Have you thought about whether you want to go to school when we eventually go back to New York?
” I doodled a little in a corner, feeling Ilias’s eyes on me.
“Whatever answer you give is fine. You know that. I don’t care if you want to juggle, stay home and read, or go to school.
I hope you know that. I love you just the way you are. ”
“I haven’t completely decided yet, but I think I might take some art classes.
He nodded beside me, but I didn’t look up.
They seemed frivolous. I’d been studying business because, even when I was in school before on scholarship, it was a privilege to go, and I knew that once I finished, I’d need to support myself, not lounge around reading books or juggling.
“You’re sure you’re fine if I don’t work?
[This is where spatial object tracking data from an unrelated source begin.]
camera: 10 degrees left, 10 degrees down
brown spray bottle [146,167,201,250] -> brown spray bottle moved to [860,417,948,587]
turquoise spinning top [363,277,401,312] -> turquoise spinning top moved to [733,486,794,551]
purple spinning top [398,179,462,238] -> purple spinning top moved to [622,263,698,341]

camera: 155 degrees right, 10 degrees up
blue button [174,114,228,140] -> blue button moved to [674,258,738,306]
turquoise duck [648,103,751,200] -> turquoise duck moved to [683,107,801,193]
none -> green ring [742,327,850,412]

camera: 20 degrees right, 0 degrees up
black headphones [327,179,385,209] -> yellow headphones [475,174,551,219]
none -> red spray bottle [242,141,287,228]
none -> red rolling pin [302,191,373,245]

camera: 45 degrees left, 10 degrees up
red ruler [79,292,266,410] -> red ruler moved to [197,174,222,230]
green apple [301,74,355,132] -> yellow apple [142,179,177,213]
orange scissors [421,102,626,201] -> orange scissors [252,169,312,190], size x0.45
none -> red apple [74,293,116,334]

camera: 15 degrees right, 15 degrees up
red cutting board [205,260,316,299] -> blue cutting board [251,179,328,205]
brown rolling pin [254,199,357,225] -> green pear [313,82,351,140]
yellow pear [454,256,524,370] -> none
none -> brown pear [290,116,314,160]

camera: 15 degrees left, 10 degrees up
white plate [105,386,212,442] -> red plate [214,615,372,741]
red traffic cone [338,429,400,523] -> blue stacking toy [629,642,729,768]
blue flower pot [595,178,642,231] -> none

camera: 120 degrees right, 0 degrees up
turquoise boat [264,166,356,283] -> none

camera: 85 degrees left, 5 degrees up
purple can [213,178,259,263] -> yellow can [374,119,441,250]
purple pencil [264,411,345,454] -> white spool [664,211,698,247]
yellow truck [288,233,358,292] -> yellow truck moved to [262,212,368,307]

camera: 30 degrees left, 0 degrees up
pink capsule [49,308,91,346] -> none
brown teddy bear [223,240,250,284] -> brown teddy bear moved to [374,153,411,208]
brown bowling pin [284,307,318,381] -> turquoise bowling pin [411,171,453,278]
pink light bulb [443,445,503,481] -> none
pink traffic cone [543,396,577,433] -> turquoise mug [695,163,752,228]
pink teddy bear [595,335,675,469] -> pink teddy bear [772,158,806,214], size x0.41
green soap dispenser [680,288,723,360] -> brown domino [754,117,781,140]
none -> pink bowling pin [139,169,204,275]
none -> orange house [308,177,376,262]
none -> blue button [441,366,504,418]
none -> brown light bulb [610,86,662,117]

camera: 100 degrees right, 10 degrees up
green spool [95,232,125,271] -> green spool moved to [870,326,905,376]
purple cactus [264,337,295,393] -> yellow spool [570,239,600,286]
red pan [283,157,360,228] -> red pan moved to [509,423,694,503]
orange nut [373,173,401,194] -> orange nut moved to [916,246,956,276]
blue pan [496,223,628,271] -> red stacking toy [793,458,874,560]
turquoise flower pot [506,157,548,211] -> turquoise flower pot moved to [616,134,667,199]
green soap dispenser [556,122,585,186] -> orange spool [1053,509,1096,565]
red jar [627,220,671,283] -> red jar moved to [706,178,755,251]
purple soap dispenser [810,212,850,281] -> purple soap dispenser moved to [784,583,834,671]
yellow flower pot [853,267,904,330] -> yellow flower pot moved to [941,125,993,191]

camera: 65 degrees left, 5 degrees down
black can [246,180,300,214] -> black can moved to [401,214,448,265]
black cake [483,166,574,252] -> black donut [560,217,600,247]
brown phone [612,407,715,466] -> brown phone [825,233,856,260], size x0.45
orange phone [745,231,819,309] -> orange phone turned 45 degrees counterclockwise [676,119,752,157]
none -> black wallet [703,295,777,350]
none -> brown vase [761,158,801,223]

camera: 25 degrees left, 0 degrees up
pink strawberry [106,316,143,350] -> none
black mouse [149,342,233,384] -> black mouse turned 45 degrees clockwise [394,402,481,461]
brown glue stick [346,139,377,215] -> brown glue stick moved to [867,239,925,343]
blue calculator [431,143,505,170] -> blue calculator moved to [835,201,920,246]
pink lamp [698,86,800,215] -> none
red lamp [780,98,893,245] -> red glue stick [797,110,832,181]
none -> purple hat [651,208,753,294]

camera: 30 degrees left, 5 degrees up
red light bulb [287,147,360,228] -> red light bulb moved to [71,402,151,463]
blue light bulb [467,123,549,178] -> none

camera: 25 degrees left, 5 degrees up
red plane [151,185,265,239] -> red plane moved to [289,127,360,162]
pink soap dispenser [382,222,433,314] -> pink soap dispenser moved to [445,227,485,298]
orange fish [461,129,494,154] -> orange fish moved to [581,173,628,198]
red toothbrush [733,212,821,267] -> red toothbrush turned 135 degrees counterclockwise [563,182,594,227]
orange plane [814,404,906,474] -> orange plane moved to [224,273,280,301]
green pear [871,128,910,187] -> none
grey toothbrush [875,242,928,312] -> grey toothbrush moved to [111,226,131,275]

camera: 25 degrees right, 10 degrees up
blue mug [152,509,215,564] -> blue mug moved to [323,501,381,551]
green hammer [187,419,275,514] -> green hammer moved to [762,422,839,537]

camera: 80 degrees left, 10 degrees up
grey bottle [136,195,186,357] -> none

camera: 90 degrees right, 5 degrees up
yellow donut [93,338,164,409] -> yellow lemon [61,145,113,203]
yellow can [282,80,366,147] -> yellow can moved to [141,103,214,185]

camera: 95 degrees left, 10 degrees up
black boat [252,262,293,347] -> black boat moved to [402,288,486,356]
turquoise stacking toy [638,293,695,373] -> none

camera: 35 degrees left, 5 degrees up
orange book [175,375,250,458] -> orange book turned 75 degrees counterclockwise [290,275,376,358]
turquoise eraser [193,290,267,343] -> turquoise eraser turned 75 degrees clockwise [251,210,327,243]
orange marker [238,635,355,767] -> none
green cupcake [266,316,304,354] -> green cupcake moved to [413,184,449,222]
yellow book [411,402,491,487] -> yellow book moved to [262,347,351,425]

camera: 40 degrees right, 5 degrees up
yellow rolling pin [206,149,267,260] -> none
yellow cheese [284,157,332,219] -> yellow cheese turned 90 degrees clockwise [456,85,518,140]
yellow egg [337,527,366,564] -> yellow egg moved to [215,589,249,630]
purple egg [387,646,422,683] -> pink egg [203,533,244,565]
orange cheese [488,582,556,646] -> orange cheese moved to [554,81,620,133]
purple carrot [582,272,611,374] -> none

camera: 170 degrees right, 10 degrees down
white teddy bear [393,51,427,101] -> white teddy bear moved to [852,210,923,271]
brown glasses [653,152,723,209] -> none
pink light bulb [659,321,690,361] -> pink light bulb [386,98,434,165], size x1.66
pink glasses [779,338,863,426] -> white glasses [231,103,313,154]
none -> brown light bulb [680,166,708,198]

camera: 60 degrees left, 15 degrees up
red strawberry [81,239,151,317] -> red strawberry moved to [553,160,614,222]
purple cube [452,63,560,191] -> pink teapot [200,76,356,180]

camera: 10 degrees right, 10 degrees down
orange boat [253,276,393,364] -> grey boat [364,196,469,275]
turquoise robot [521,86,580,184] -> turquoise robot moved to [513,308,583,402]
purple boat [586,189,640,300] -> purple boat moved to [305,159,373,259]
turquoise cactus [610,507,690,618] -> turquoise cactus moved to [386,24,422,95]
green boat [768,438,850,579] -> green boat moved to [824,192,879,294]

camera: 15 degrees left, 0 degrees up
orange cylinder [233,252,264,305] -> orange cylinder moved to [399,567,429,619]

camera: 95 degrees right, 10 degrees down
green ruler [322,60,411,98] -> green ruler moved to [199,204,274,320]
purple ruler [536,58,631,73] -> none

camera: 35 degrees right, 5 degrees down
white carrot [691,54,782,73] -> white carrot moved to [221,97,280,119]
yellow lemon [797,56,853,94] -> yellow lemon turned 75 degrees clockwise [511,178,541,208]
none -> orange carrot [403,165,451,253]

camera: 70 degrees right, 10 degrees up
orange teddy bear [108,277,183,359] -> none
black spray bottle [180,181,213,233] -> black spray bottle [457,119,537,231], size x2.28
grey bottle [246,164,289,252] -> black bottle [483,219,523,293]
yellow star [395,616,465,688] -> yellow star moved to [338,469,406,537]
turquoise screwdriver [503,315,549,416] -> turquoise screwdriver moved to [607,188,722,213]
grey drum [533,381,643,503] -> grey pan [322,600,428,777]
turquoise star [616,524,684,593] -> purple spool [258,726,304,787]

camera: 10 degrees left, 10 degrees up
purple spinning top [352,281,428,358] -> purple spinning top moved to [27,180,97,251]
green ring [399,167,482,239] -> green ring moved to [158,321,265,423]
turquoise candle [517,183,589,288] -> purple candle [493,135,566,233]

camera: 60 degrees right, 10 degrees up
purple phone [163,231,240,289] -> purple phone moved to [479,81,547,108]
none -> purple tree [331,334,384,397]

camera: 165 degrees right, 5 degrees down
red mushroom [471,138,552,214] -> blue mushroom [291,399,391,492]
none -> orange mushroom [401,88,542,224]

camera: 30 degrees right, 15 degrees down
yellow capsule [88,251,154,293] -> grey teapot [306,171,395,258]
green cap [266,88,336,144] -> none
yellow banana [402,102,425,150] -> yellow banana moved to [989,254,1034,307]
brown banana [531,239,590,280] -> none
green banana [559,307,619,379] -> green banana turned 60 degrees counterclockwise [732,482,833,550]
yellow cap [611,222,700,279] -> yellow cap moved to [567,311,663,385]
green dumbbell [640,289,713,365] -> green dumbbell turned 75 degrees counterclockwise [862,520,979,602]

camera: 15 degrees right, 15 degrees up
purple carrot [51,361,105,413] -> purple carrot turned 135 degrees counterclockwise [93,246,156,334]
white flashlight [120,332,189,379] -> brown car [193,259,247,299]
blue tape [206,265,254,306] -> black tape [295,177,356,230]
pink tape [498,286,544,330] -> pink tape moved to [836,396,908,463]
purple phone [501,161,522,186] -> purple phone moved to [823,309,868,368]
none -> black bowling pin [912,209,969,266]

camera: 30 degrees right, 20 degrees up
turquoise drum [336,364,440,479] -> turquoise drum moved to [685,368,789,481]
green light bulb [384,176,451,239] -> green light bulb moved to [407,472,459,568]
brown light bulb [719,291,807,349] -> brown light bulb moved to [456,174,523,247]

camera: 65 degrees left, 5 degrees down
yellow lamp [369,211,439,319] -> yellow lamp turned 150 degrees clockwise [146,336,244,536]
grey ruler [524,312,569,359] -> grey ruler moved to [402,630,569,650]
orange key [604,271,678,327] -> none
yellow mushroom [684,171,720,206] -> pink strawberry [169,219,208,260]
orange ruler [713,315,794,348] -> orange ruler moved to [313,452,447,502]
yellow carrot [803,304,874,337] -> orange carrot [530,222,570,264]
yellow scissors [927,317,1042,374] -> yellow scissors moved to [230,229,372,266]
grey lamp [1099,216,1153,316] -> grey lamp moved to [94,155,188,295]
” We hadn’t really been specific about it.
I understood he didn’t care about money.
He’d already given me access to accounts with obscene amounts in them and credit cards with my name on them.
Still, I felt like it would be weird not to work.
“Positive. I don’t ever want to stop you from doing what makes you happy. We don’t need you to work. We have more money than you and I could ever spend.”
“Okay. I won’t worry about it.” I wouldn’t either.
He smoothed another curl back and looked me over as if double-checking to make sure I meant it.
“I promise.” Changing the subject, I said, “I like this. The quiet. The way no one here knows who we are or what we’ve survived.
There is something about being anonymous that I like. ”
I felt him nod. “It lets you breathe coming to a place like this.”
We lay in silence for a long time. In the distance, a sailboat cut across the horizon, and I sketched it absentmindedly on the page with simple lines.
Ilias traced a scar on my thigh with the back of his knuckle.
“I used to think that the blood oath was just another form of my father’s control.
” He looked off into the distance for a moment, as if he could see into the past. “In a lot of ways it was, but in so many ways,” he turned back toward me. “I was so lucky.”
I reached for his hand and laced our fingers together.
“ We were so lucky,” I said. “Maybe it wasn’t meant to help us, but we definitely were made for each other.
” I leaned up and kissed him, slow and sweet.
No hunger. No heat. Just the kind of kiss that said you’re home.
When I pulled away, he rested his forehead against mine. “So what happens next?” I asked.
“Whatever we want.” He smiled softly. “We’ll go wherever you want to next. We can go home. Keep traveling. Anything you want.”
I closed my sketchbook and leaned against his side, arm draped over his chest, legs intertwined with his. Whatever came next, I wanted to face it with him. I figured that was what life and love were all about. I tilted my face up to the sun and whispered, “That sounds perfect.”